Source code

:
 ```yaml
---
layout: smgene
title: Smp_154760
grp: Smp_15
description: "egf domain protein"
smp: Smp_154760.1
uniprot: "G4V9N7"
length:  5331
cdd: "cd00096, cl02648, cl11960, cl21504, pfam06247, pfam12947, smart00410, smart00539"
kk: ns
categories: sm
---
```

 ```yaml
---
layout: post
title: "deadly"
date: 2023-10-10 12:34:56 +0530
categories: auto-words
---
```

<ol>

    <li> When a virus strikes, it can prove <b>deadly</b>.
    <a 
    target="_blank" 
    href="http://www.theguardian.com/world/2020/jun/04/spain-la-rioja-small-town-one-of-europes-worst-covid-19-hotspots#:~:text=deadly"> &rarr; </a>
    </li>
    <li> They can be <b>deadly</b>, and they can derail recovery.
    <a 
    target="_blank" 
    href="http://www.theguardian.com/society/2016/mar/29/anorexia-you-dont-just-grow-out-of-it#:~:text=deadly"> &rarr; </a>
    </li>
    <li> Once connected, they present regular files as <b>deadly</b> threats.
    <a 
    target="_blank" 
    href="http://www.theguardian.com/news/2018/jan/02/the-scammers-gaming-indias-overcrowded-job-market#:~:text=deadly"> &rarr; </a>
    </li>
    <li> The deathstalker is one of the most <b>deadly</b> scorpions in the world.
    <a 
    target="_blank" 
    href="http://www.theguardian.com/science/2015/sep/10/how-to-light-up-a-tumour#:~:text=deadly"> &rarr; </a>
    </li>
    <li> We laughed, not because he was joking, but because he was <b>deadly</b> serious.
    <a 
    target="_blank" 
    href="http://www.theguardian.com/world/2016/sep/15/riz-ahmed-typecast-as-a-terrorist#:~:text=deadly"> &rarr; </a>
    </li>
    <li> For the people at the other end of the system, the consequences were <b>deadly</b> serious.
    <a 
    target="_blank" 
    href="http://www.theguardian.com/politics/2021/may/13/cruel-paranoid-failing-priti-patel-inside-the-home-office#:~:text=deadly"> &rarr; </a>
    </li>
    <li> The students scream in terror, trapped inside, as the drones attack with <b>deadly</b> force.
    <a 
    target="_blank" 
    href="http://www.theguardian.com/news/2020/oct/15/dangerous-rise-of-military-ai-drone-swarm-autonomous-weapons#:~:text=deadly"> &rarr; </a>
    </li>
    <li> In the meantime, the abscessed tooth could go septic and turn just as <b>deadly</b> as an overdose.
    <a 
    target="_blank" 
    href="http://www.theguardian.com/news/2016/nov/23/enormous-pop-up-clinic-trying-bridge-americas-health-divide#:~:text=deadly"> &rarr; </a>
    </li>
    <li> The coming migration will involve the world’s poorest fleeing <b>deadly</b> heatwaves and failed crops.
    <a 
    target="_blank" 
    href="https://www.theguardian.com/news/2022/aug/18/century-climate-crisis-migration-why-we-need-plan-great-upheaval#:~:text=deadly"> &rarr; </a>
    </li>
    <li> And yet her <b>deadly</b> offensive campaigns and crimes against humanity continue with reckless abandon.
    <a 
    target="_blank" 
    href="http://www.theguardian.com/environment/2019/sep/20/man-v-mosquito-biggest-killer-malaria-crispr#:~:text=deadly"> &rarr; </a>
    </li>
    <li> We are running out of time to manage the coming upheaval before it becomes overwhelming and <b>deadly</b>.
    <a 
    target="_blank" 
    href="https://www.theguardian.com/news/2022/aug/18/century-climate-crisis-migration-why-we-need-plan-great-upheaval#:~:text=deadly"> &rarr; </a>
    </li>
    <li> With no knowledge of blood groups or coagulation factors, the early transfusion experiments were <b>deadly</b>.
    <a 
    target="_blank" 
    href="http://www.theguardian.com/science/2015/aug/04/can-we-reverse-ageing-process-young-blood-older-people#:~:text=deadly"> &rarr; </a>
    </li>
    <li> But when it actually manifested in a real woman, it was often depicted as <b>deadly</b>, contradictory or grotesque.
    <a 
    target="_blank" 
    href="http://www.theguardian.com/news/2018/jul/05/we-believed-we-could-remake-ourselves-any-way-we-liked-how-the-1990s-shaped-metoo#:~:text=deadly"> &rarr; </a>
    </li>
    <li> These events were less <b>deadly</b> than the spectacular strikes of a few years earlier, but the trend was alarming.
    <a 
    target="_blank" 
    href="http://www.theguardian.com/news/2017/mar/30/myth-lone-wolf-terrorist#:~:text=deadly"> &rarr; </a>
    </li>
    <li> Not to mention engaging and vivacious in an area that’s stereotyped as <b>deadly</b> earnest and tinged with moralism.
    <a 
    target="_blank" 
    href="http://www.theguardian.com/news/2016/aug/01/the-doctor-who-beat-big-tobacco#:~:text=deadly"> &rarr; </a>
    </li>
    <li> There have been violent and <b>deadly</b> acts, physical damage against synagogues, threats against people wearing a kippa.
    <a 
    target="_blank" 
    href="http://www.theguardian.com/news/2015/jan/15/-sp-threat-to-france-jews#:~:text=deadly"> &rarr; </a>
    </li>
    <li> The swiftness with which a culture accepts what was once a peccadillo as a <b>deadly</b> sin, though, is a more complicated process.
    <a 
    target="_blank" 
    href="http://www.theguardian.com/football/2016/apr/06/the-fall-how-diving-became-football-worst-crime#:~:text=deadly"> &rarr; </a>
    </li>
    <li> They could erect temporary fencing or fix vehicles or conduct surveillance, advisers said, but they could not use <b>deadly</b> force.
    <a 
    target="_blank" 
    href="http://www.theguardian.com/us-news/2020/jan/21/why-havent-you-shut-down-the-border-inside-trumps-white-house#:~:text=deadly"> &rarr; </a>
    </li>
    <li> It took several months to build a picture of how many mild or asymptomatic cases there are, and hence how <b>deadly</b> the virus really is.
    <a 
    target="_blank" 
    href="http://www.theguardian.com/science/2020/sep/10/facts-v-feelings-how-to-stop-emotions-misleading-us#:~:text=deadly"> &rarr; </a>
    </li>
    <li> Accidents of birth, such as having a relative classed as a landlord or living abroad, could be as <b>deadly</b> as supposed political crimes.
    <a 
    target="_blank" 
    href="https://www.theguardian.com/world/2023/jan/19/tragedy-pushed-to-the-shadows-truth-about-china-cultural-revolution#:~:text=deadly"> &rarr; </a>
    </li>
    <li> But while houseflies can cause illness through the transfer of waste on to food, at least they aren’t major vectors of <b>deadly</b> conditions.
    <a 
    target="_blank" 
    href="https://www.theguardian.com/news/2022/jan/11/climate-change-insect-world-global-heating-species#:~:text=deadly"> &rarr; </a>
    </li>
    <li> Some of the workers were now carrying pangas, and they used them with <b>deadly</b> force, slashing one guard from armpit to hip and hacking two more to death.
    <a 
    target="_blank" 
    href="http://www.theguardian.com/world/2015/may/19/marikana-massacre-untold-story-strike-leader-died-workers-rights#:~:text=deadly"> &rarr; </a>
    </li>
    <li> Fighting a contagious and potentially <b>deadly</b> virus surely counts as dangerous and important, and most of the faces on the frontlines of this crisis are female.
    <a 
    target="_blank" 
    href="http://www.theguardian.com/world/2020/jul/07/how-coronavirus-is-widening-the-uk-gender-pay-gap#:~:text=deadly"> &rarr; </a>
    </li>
************
### WHAT TO PRODUCE
Pull out all lines from the listing that contain the string "more".

### RESPONSE
    <li> The swiftness with which a culture accepts what was once a peccadillo as a <b>deadly</b> sin, though, is a more complicated process.
    <li> Some of the workers were now carrying pangas, and they used them with <b>deadly</b> force, slashing one guard from armpit to hip and hacking two more to death.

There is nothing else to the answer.